Work required: Identify each line in the records below that contains the word "whiskers", and copy those lines.

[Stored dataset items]

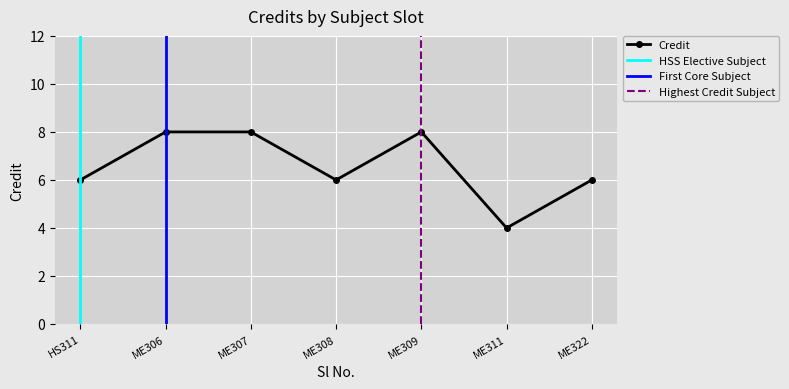

How many data points are above 6?

3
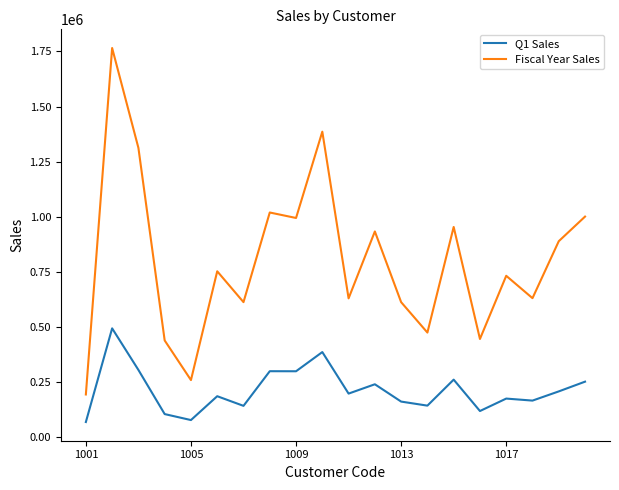

What is the minimum value shown in the chart?

69671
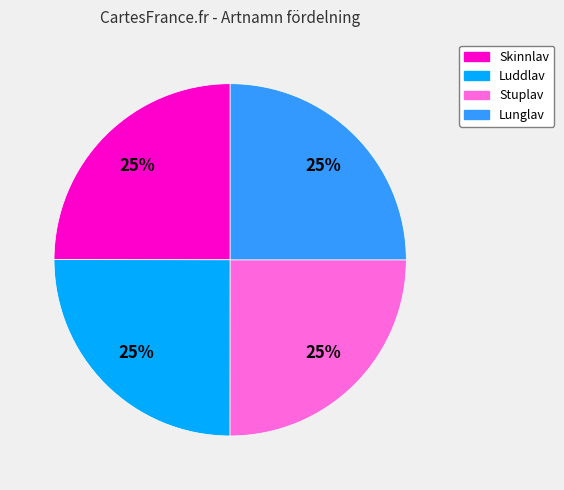

What percentage is the Luddlav slice, to the nearest percent?

25%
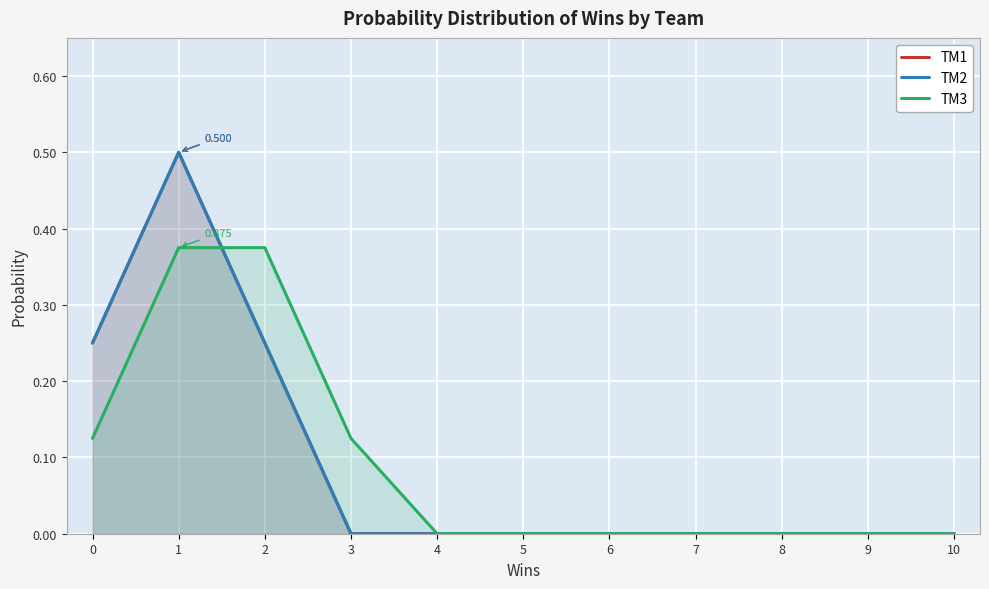

True or false: TM3 has more than 1 interior local peaks.

False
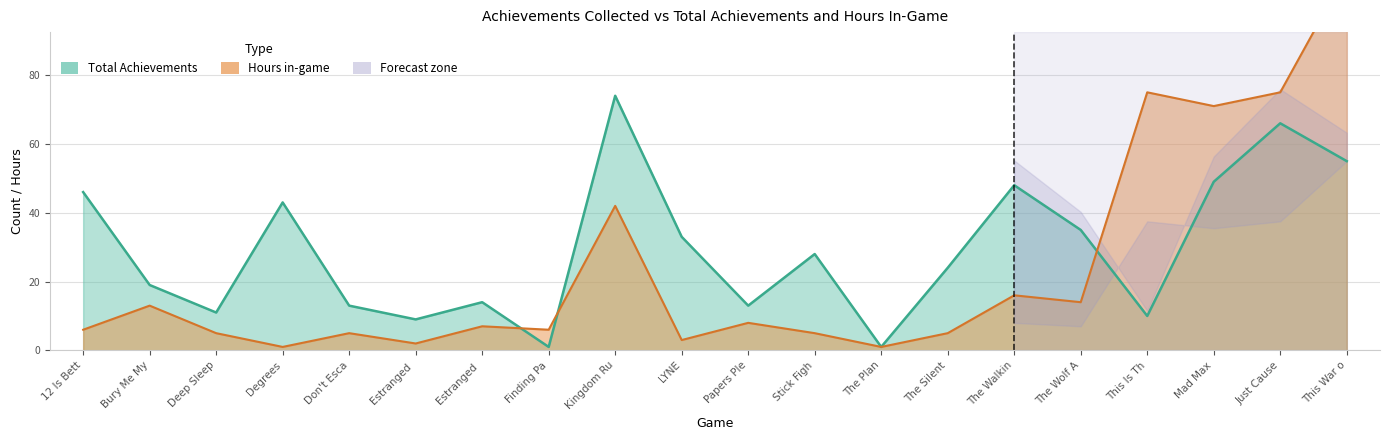

What position from the right is Mad Max?

3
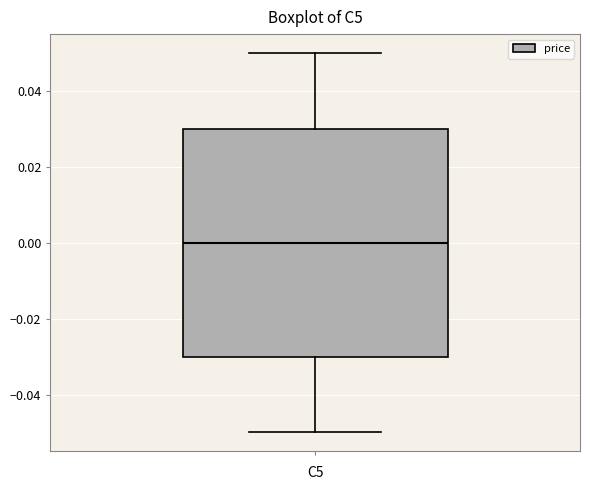

Transcribe this box plot: give where the median line is, the range the box spans, and where the two whiskers end, as read against the y-axis. The values are not printed on the chart, so give them approximately, as read against the axis.

median 0.00, box -0.03 to 0.03, whiskers -0.05 to 0.05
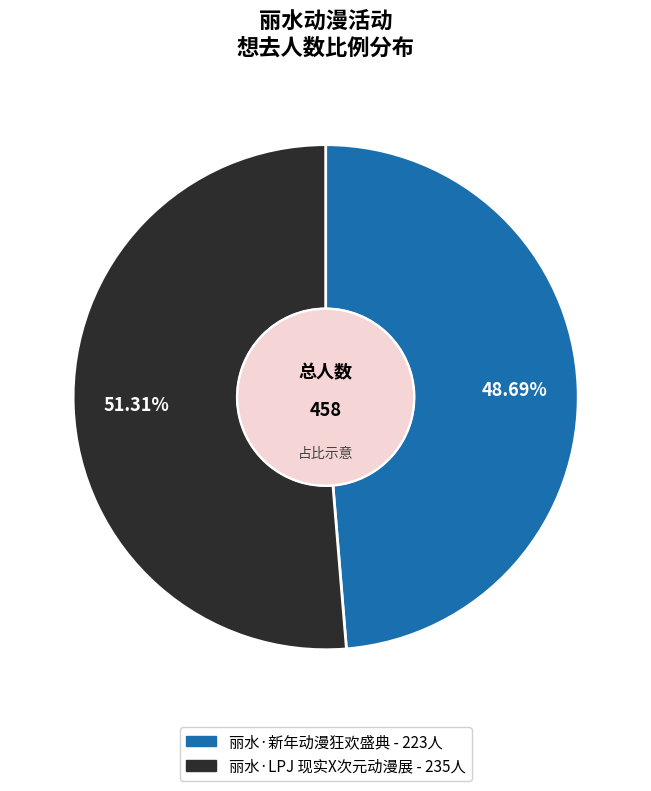

How many slices are in this pie chart?

2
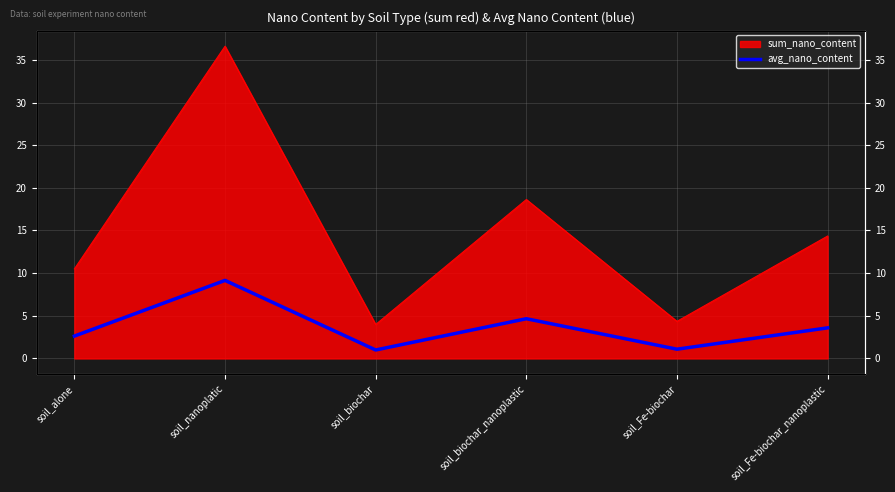

Rank the categories by value from highest to lowest.

soil_nanoplatic, soil_biochar_nanoplastic, soil_Fe-biochar_nanoplastic, soil_alone, soil_Fe-biochar, soil_biochar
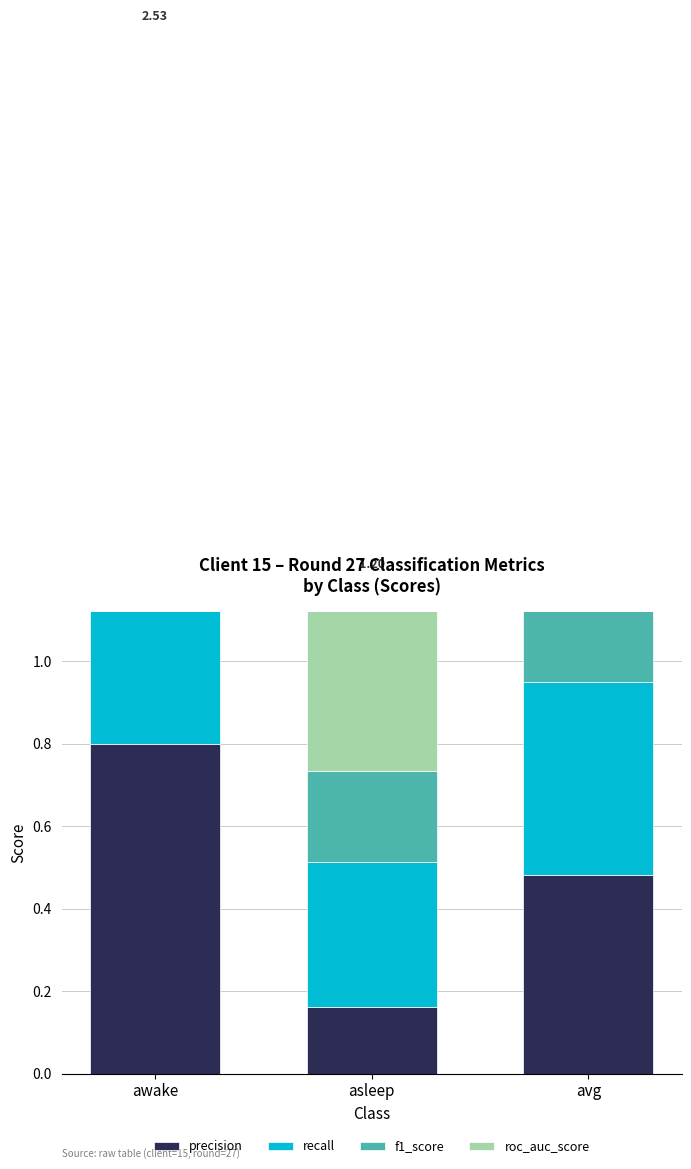

What is the difference between the f1_score values at avg and asleep?

0.2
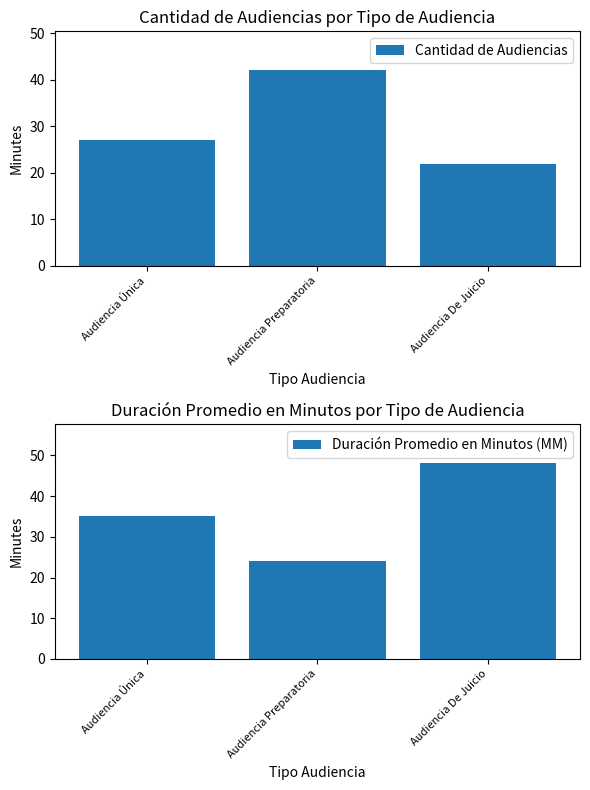

What are all the series names shown in the legend?

Cantidad de Audiencias, Duración Promedio en Minutos (MM)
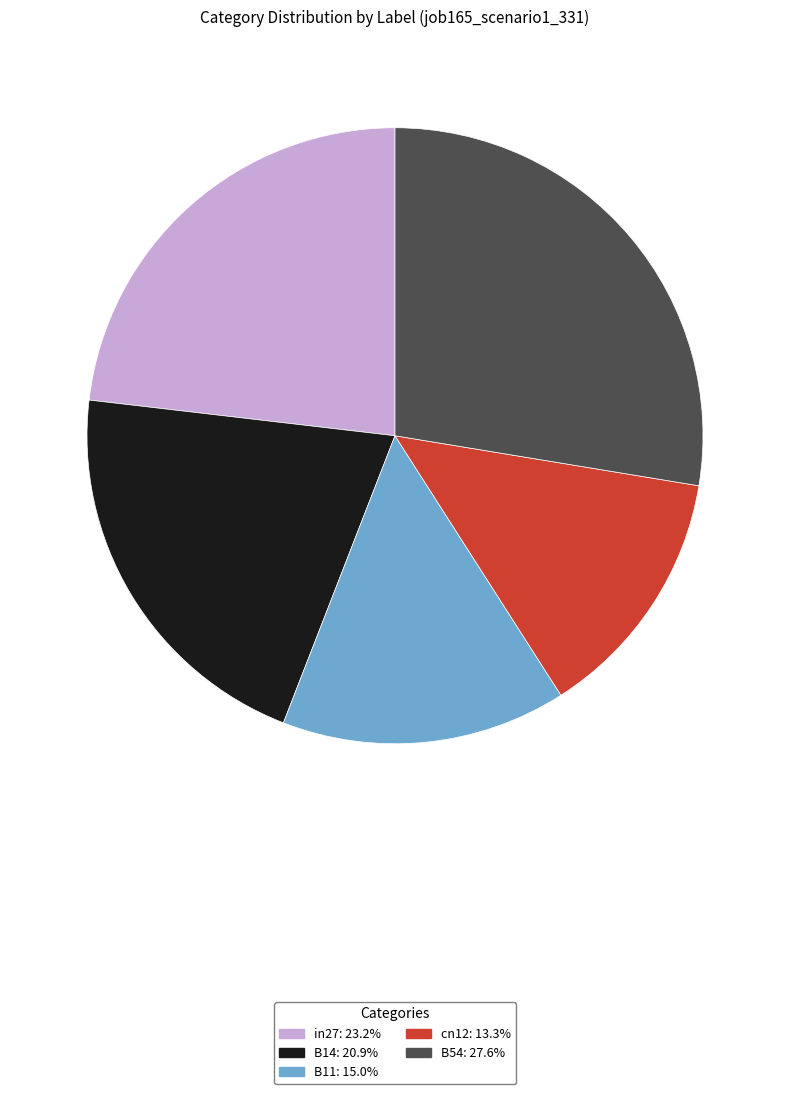

How many slices are in this pie chart?

5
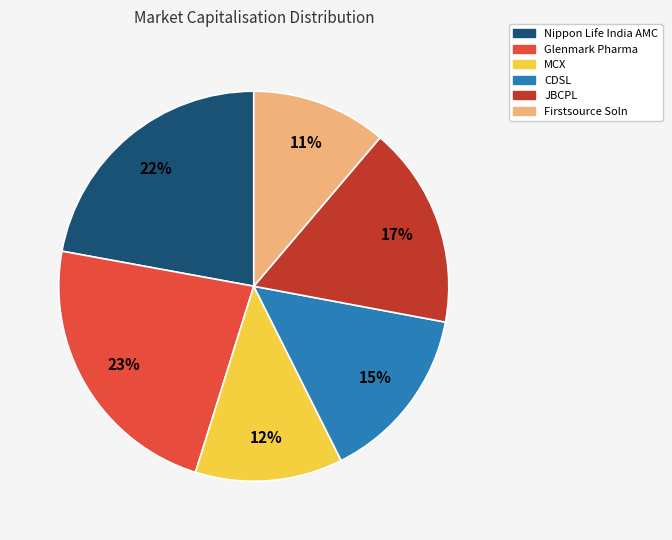

The Glenmark Pharma slice represents 36% of the pie. True or false?

False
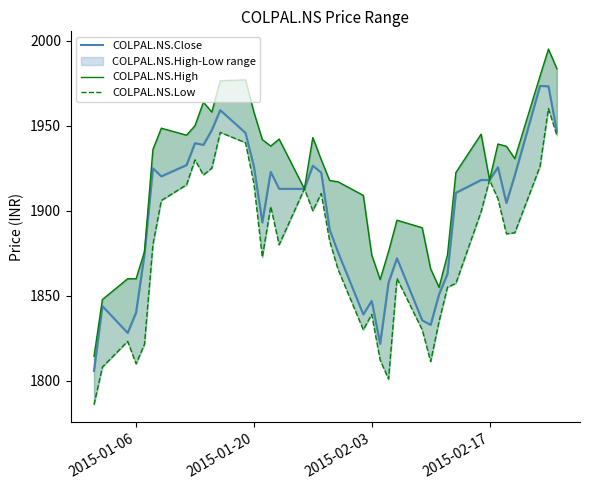

What is the average value of the COLPAL.NS.Low series?

1877.8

Solved exercise:
Transcribe this box plot: give where the median line is, the range the box spans, and where the two whiskers end, as read against the y-axis. The values are not printed on the chart, so give them approximately, as read against the axis.
median 0.00, box -0.03 to 0.03, whiskers -0.05 to 0.05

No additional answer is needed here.